Roselia hadn’t read the books but she had read enough other things to know that villains in fantasy novels were usually way overpowered and it took quite a lot to defeat them. Creating shapes out of fire and being able to juggle fireballs didn’t seem all that overpowered to her.
That was what finally pushed her over the edge. That author may be wrong about her dad’s personality but there had to be more to know about fire magic. She was determined to find out that much. She could ignore the rest.
She read Down in Flames first. Her father wasn’t even mentioned for the first third of the book but she discovered something else rather surprising.
Ira Brooks, the protagonist. He was a water mage whose physical description matched the picture they had hanging in their hallway with the rest of the family photos.
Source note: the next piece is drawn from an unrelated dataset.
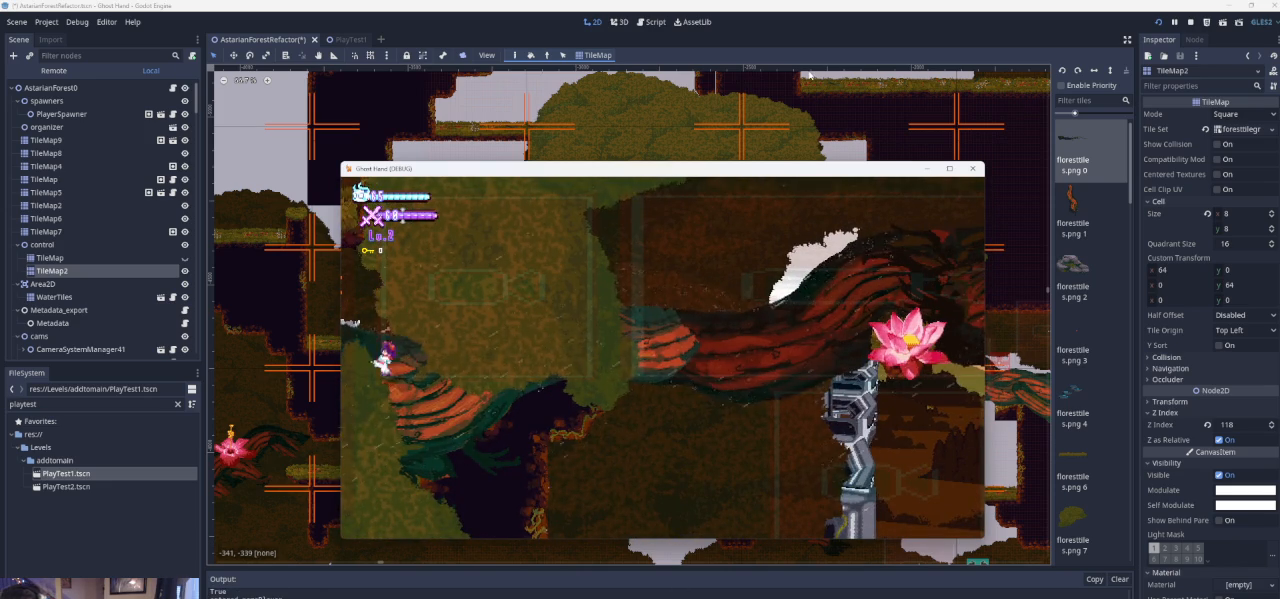
{"buttons": [], "left_stick": "center", "events": [[467, "left_stick", "center"]]}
Not only that, he was an incredibly bright academy student who happened to be studying to become a doctor.
Her mom really got tangled up in this novel’s world, didn’t she? She married the villain and raised the hero!
But she wasn’t mentioned in the book at all. Ira grew up bouncing around from home to home after his parents died until he was taken in by a wealthy benefactor who wanted to take advantage of his brains and sent him to school. There was no mention of the Flame of Punishment having a family either.
When he finally showed up in the novel Roselia realized her mother’s assessment had been right. He had been written as a totally two-dimensional villain with almost no backstory and really lame motivations.
That made her angry. That no-good author didn’t know anything. There weren’t even any good fire magic techniques in here. The villain she wrote was overpowered (as expected) but none of the magic was ever explained. Totally disappointing.
Roselia had been about to give up until the remembered the prequel was about her father specifically. If there was going to be anything about magic it would be in there.
She was reluctant to read more lies about someone she loved but her desire to know everything won out in the end. She simply wouldn’t tell her parents she was doing this. She would act like she hadn’t done this at all.
The problem was that she wasn’t entirely sure the prequel was full of lies the way the first book was. Her first clue was reading about her aunt and uncles’ names. Those were correct, as was the way they acted based on everything her dad ever said about them.
The fall of Katalya happened too but with much more horrific detail than he had offered. He simply said that beautiful things didn’t always last and that the fire mages hadn’t been able to stop what happened.
He never said that other mages had been involved or that he had watched everyone he loved get impaled before playing dead in order to survive when he was even younger than she was. She wasn’t sure how true all of that was or if it had been embellished by the author for dramatic effect until she read more about Veronica May.
Her entire family had died of an illness and she was a warm-hearted girl who was obsessed with flowers. That sounded pretty familiar.
Roselia’s mom said she had inhabited the body of someone who died of an illness. And everything she read about Veronica sounded an awful lot like her mom. That seemed too coincidental!
Her parents never talked about how they met. They simply said it was “a very long time ago”. All she knew was that it had happened in her dad’s world and they had been married there before getting married again here.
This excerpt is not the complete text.